Document passage →
※ ※ ※
Ancient Levantine States


Israelites & Israel

Today's Israel and Palestine are irrevocably linked in terms of their history. The former was carved out of a large proportion of the already-expanded latter from 1948. Before that though lies four thousand years of history, sometimes recorded, sometimes alluded to, and sometimes a complete mystery. Unpicking it to establish a relatively stable story has been the work of decades, and even today there are differences of opinion regarding many of the details.

The region in which both names came to be created was Canaan, the long Mediterranean coast between ancient Syria and Egypt which today is known as the Levant. Various independent or united Semitic-speaking city states formed in this region from around 3000 BC onwards, reaching a peak of independent development in the second millennium BC. It was during the climate-induced social collapse of the late thirteenth century BC that both a state known as Israel and a region known as Palestine emerged, giving both terms similar founding dates (very approximately), with the Phoenicians emerging to the immediate north during the same period.

Then came the Jewish Diaspora and the age of great empires in the form of the Persians, Greeks, Romans, Eastern Romans, Islam, and the Ottomans, until the twentieth century saw the most recent phase of empire-building come to an end and individual sovereign states emerge.
※ ※ ※
Data shown →

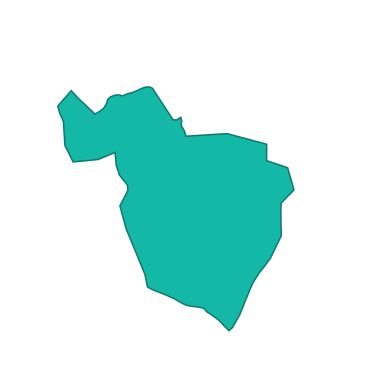 outline of Aroeiras do Itaim, Piauí, Brazil, rotated 66°
{"feature_id": "56859067B23103915358992", "entity_name": "Aroeiras do Itaim", "entity_type": "district", "adm_level": 2, "iso_a3": "BRA", "parent_name": "Brazil", "parent_adm1": "Piauí", "projection": "robinson", "projection_center": [-41.534, -7.243], "detail": "fine", "context": "isolated", "style": "filled", "palette": "teal", "viewbox_px": 384, "rotation_deg": 66, "n_neighbors": 0, "source": "geoboundaries", "source_scale": "gbopen_adm2", "svg_char_len": 1355}
<svg xmlns="http://www.w3.org/2000/svg" viewBox="0 0 384 384"><g transform="rotate(66 192 192)"><path d="M268.2,128.1L264.1,126.5L254.4,122.4L250.9,120.8L245.6,118.6L242.5,117.2L238.4,114.8L237.0,111.6L235.0,106.7L233.8,103.4L231.6,98.0L225.5,97.1L218.7,96.2L208.8,94.8L204.3,99.5L201.5,102.7L198.9,105.4L193.7,111.1L182.9,106.2L178.7,104.4L173.1,111.3L171.2,113.8L168.2,117.3L159.3,128.4L153.0,136.2L151.0,141.5L149.8,144.6L138.6,174.8L133.4,174.1L126.7,174.8L122.9,172.5L119.3,171.8L119.9,177.0L118.1,180.0L81.2,185.9L78.7,188.2L77.2,192.0L76.9,196.3L77.0,200.2L76.9,206.0L76.0,211.1L76.0,216.5L73.8,218.8L72.3,222.3L71.9,227.6L73.1,231.4L76.4,234.1L79.3,238.2L80.5,242.1L81.4,248.9L59.5,258.0L50.3,261.1L58.9,279.7L66.4,280.8L75.3,280.8L97.9,289.2L110.3,288.6L116.2,288.4L124.1,264.6L124.6,246.2L136.6,250.3L147.0,251.4L159.6,248.2L164.5,249.9L175.3,263.5L199.2,267.2L220.0,267.7L226.5,267.9L248.0,268.5L260.7,271.3L264.8,268.1L267.7,265.4L271.1,262.0L275.5,257.7L278.8,254.7L282.6,251.4L285.4,249.4L288.8,246.9L291.7,244.6L294.0,242.1L296.3,238.8L298.2,235.5L300.7,231.6L303.1,228.4L307.4,227.3L311.2,224.7L314.1,223.1L316.7,221.5L319.3,220.1L323.8,218.3L327.5,217.1L330.2,216.0L333.7,214.6L332.4,210.3L323.9,198.7L304.0,178.0L299.9,173.4L293.3,163.7L290.2,157.6L284.5,147.4L268.2,128.1Z" fill="#14b8a6" stroke="#0f766e" stroke-width="1.5"/></g></svg>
※ ※ ※
What is expected →
Reproduce the passage on ancient Levantine states between "Ancient Levantine States" and "of the details.", inclusive, with no changes.

Answer to this exercise →
Ancient Levantine States


Israelites & Israel

Today's Israel and Palestine are irrevocably linked in terms of their history. The former was carved out of a large proportion of the already-expanded latter from 1948. Before that though lies four thousand years of history, sometimes recorded, sometimes alluded to, and sometimes a complete mystery. Unpicking it to establish a relatively stable story has been the work of decades, and even today there are differences of opinion regarding many of the details.